Un altro guaio in sede europea per l’Italia, ma questa volta non riguarda le finanze statali. La Commissione Ue presieduta da José Manuel Barroso ha ufficialmente avviato una procedura d’infrazione contro Roma, colpevole di non aver fatto seguito alla sentenza della Corte di giustizia europea del novembre 2011, in cui s’invitava il legislatore a rimediare al vulnus giuridico concernente la responsabilità civile dei magistrati.
Alcuni collaboratori dell’organismo europeo, inoltre, hanno aggiunto che “se entro i prossimi mesi l’Italia non si adeguerà alla prima sentenza della Corte sarà deferita nuovamente ai giudici europei. Con il concreto rischio, questa volta, di dover pagare anche sanzioni pecuniarie”.
In realtà la legislazione italiana prevede l’avvio di meccanismi punitivi – in sede civile – per i magistrati solo in caso di “acclarato dolo o colpa grave”. Ma la Cassazione ha interpretato la norma in maniera così restrittiva da renderla sostanzialmente inapplicabile (e inapplicata).
La sentenza di Lussemburgo del 2011 reca le seguenti motivazioni: “Il diritto comunitario osta ad una legislazione nazionale che escluda, in maniera generale, la responsabilità dello Stato membro per i danni arrecati ai singoli a seguito di una violazione del diritto comunitario imputabile a un organo giurisdizionale di ultimo grado per il motivo che la violazione controversa risulta da un’interpretazione delle norme giuridiche o da una valutazione dei fatti e delle prove operate da tale organo giurisdizionale.
Il diritto comunitario osta altresì a una legislazione nazionale che limiti la sussistenza di tale responsabilità ai soli casi di dolo o colpa grave del giudice, ove una tale limitazione conducesse ad escludere la sussistenza della responsabilità dello Stato membro interessato in altri casi in cui sia stata commessa una violazione manifesta del diritto vigente, quale precisata ai punti 53-56 della sentenza 30 settembre 2003, causa C-224/01, Köbler”.
Dunque, secondo i giudici della Corte di Lussemburgo, la norma italiana contrasta con il diritto comunitario. Un comportamento simile è presente in Gran Bretagna, Francia e Spagna (anche in questi paesi bisogna dimostrare il dolo o, addirittura, non si può intervenire in alcun modo per via dell’immunità dei magistrati).
Nel febbraio 2012, il deputato leghista Gianluca Pini presentò un emendamento “riparativo” alla legge comunitaria, ma non venne approvato in seconda lettura al Senato. In quel frangente, l’Associazione nazionale magistrati chiese di “stralciare la norma Pini così come era stata presentata dal relatore”.

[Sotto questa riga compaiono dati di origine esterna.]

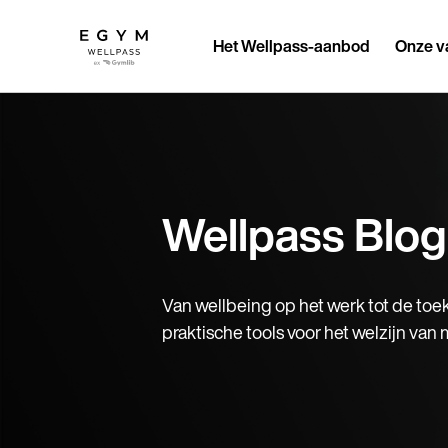
Overslaan
en
naar
Het Wellpass-aanbod
Onze v
de
inhoud
gaan
Wellpass Blog
Van wellbeing op het werk tot de toe
praktische tools voor het welzijn va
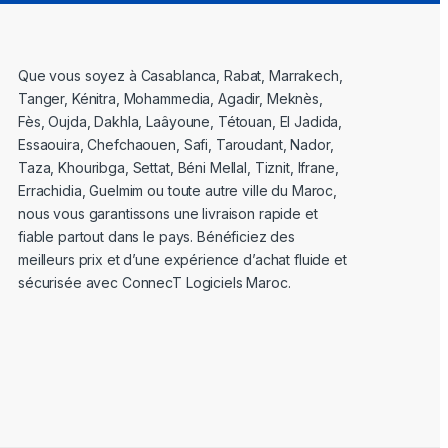
Que vous soyez à Casablanca, Rabat, Marrakech,
Tanger, Kénitra, Mohammedia, Agadir, Meknès,
Fès, Oujda, Dakhla, Laâyoune, Tétouan, El Jadida,
Essaouira, Chefchaouen, Safi, Taroudant, Nador,
Taza, Khouribga, Settat, Béni Mellal, Tiznit, Ifrane,
Errachidia, Guelmim ou toute autre ville du Maroc,
nous vous garantissons une livraison rapide et
fiable partout dans le pays. Bénéficiez des
meilleurs prix et d’une expérience d’achat fluide et
sécurisée avec ConnecT Logiciels Maroc.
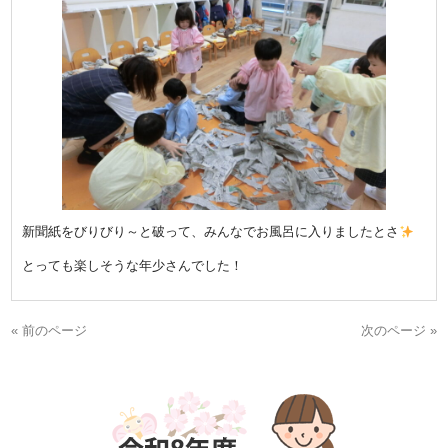
新聞紙をびりびり～と破って、みんなでお風呂に入りましたとさ
とっても楽しそうな年少さんでした！
« 前のページ
次のページ »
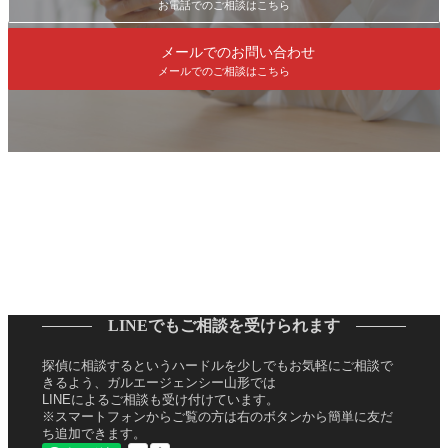
お電話でのご相談はこちら
メールでのお問い合わせ
メールでのご相談はこちら
LINEでもご相談を受けられます
探偵に相談するというハードルを少しでもお気軽にご相談で
きるよう、ガルエージェンシー山形では
LINEによるご相談も受け付けています。
※スマートフォンからご覧の方は右のボタンから簡単に友だ
ち追加できます。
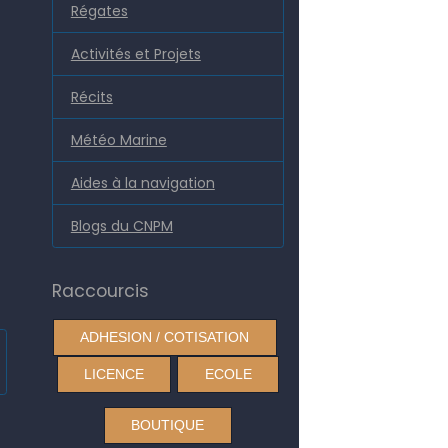
Régates
Activités et Projets
Récits
Météo Marine
Aides à la navigation
Blogs du CNPM
Raccourcis
ADHESION / COTISATION
LICENCE
ECOLE
BOUTIQUE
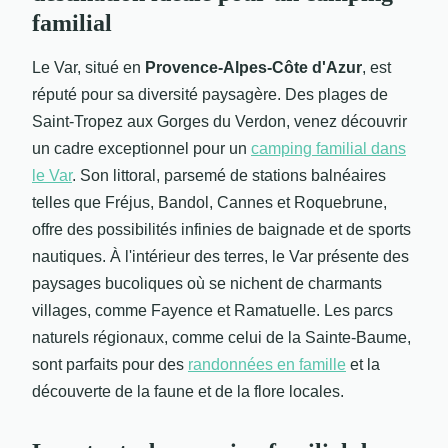
familial
Le Var, situé en
Provence-Alpes-Côte d'Azur
, est
réputé pour sa diversité paysagère. Des plages de
Saint-Tropez aux Gorges du Verdon, venez découvrir
un cadre exceptionnel pour un
camping familial dans
le Var
. Son littoral, parsemé de stations balnéaires
telles que Fréjus, Bandol, Cannes et Roquebrune,
offre des possibilités infinies de baignade et de sports
nautiques. À l'intérieur des terres, le Var présente des
paysages bucoliques où se nichent de charmants
villages, comme Fayence et Ramatuelle. Les parcs
naturels régionaux, comme celui de la Sainte-Baume,
sont parfaits pour des
randonnées en famille
et la
découverte de la faune et de la flore locales.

Pronta la reazione di Renato Brunetta, capogruppo Pdl a Montecitorio: “La responsabilità civile dei magistrati dev’essere legge, come da precisa norma della Ue – dice l’ex ministro –. In Italia non lo è. E l’Europa intende punirci. Il centrodestra si è battuto per far sì che anche i magistrati siano considerati cittadini uguali agli altri, almeno nel pagare i danni quando li provocano. La loro lobby, sostenuta dalla sinistra con equivoca compiacenza, ha impedito che questo principio elementare divenisse regola e prassi. Chi pagherà la multa? I magistrati? La sinistra? L’indignazione si mescola alla soddisfazione: c’è un giudice a Berlino, anzi a Bruxelles”.
Mentre Maurizio Gasparri esulta: “Serviva la Commissione Ue per riaffermare un principio elementare: chi sbaglia paga, anche se si tratta di un magistrato”. L’Europa c’è. Almeno quando conviene.